1. (as two words) A pot made of tin or tin-plate.
1772. T. Simpson, Vermin-Killer, 21. A pound of arsenick put into a tin pot or kettle.
2. The pot of molten tin into which the sheet of iron is dipped in the manufacture of tin-plate.
1839. Ure, Dict. Arts, 1253. The first rectangle in the range is the tin-pot.
1864. Strauss, etc., Eng. Workshops, 78. The first pot, called the tinmans-pan. The second pot, called the tin-pot.
1880. Flower, Hist. Trade Tin, xiii. 170. From the palm-oil bath by means of tongs, the sheets are passed by the tinman to the tin pot, which is full of molten tin, and here they remain to soak for a period of 20 minutes.
3. Short for tin-pot bell: see 4.
1895. Miss E. P. Thompson, Veil of Liberty, ix. 176. The church next door began to clink its miserable tin-potit had once had a good set of bells, but it had felt it prudent to give these to the nation.
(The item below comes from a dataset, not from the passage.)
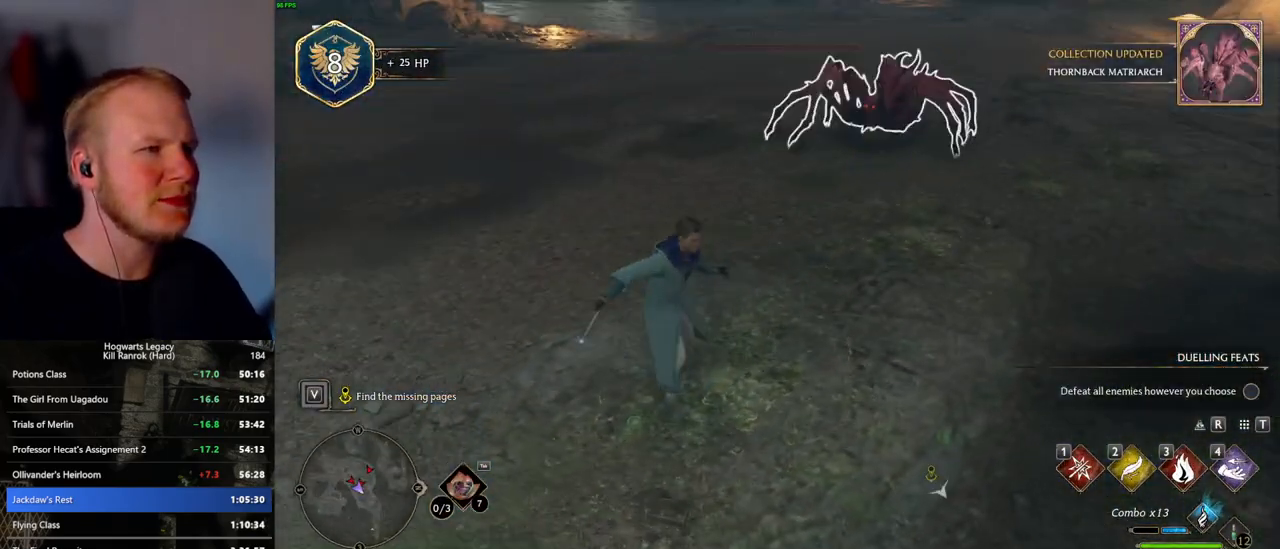
{"keys": [], "mouse": [], "events": [[50, "e", "down"], [183, "e", "up"]]}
4. attrib. Resembling or suggesting a tin pot in quality or sound; hence contemptuously, without solid worth, of inferior quality, shabby, poor, cheap.
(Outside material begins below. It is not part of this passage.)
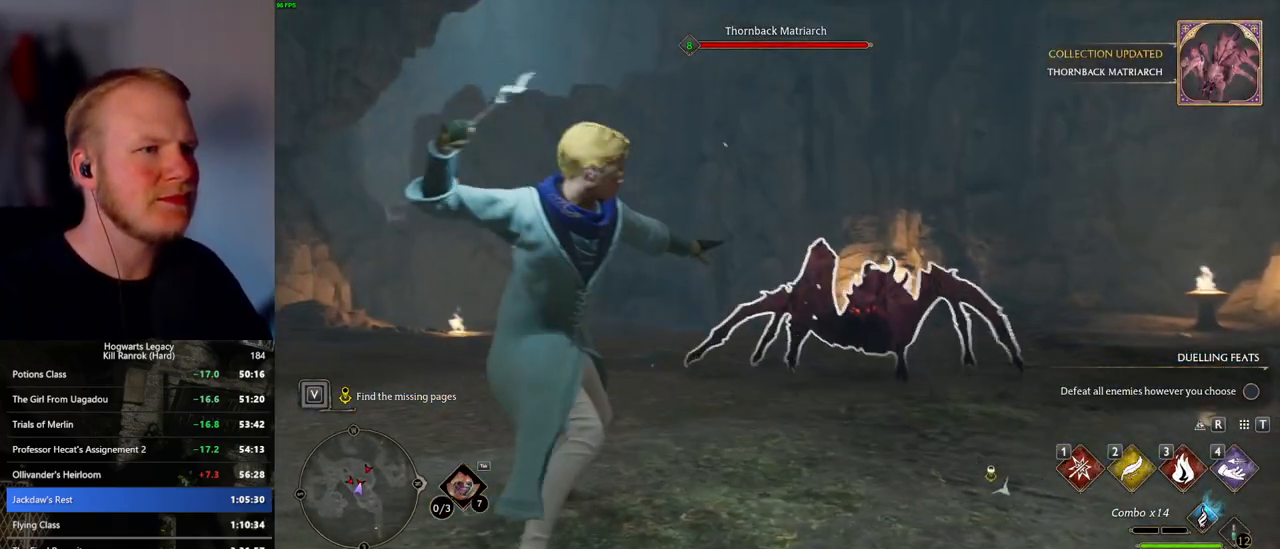
{"keys": [], "mouse": [], "events": []}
1865. Slang Dict., s.v., He plays a tin-pot game, i. e., a low or shabby one. Billiards.
1875. W. Morris, in Mackail, Life (1899), I. 309. Within sound of those tin-pot bells.
1894. Kipling, Light that Failed, iii. To the tin-pot music of a Western waltz the naked Zanzibari girls danced furiously.
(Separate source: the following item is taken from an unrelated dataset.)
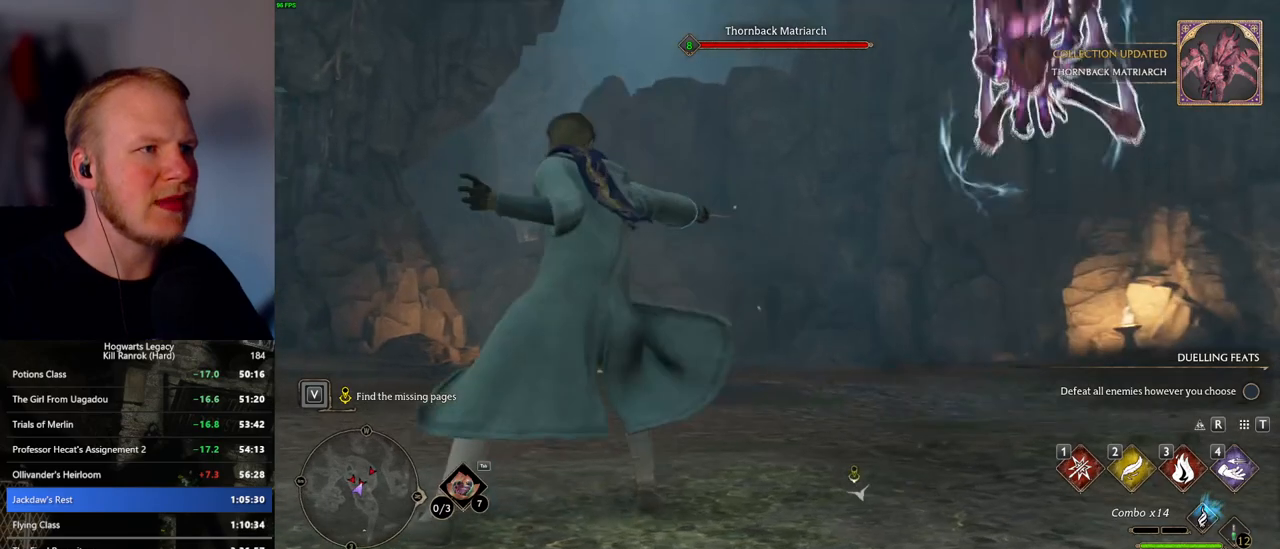
{"keys": [], "mouse": [], "events": []}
1897. Daily News, 23 March, 6/7. Made a sacrifice to some miserable tin-pot politicians. Ibid. (1907), 4 Oct. Some tin-pot comic opera receives praise from the very same critics.
1926. Bakersfield Morn. Echo, 20 Feb., 4/1. Today the world is afforded occasional opportunities to observe Italys tin-pot dictator [Mussolini] in eruption.
Hence Tin-potter Naut. slang, see quot.; Tin-pottery, tin pots or tin-ware collectively.
1867. Smyth, Sailors Word-bk., Tin-potter, a galley skulker, shamming Abraham.
1850. Scargill, Eng. Sketch-Bk., 7. Dealing in grocery, drapery, and tin-pottery.